A los altos representantes comunistas les siguieron otros de menor jaez que corroboraron o añadieron acusaciones. Nikolai Shatalin, secretario del Comité Central, se extendió sobre las evidencias encontradas en el despacho de Beria de su existencia de follador impenitente; incluso llegó a decir que Sarsikov, el guardaespaldas de Beria entonces preso, tenía una larga lista de mujeres. Dijo tener pruebas de que Beria era un sifilítico que había tenido varios hijos extraconyugales. Las acusaciones de violador no se ventilaron en el pleno; pero sí en el juicio. Incluso Bakradze, el jefe del gobierno georgiano puesto ahí por Beria, habló para ponerlo a parir, a ver si así salvaba su vodka y sus putas. Al final, fue despedido, aunque no imputado. Otros que traicionaron a Beria fueron Bagirov y Grigory Arutinov, el líder del comunismo armenio desde 1937, quien pretendió convencer al Partido de que su relación con Beria había sido epidérmica.
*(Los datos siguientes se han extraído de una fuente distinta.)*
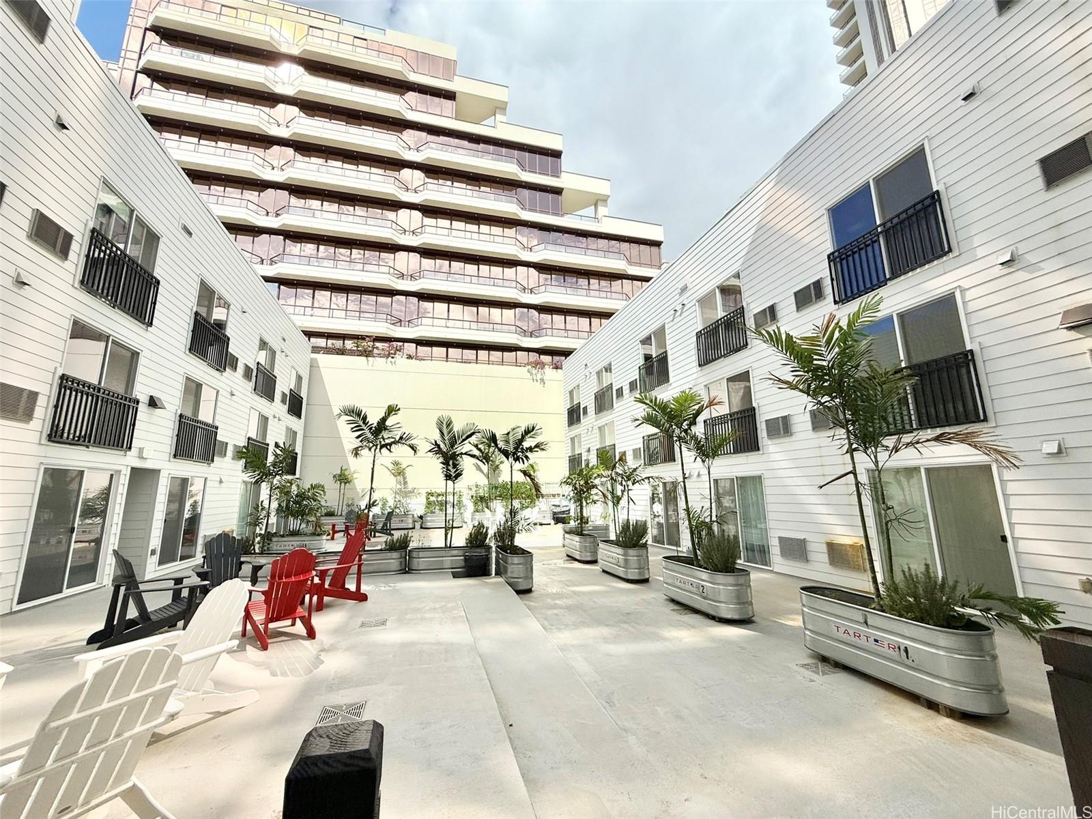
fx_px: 442
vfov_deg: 85.7
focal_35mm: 14
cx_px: 546
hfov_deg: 102.1
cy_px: 410
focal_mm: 2.22
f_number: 2.2
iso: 50
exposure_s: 1/3663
Sin embargo, cometió el error de acusar a Beria de complicidad activa en las purgas de Stalin; y, como quiera que las purgas eran la última cosa que querían rememorar los hombres que habían conspirado contra el georgiano, la cosa le salió bastante mal.
Lo más importante para Khruschev y los suyos es que nadie, en aquella sesión, preguntó lo único que, en realidad, deberían haber preguntado: ¿con qué autoridad había sido detenido Beria? ¿Quién, cuando, cómo, recabó la preceptiva autorización del Comité Central? Tampoco hubo nadie que exigiese pruebas de las acusaciones que se hicieron. Pero todo eso, claro, es algo a lo que la mayoría de los presentes, todos ellos contemporáneos de Stalin, estaban acostumbrados.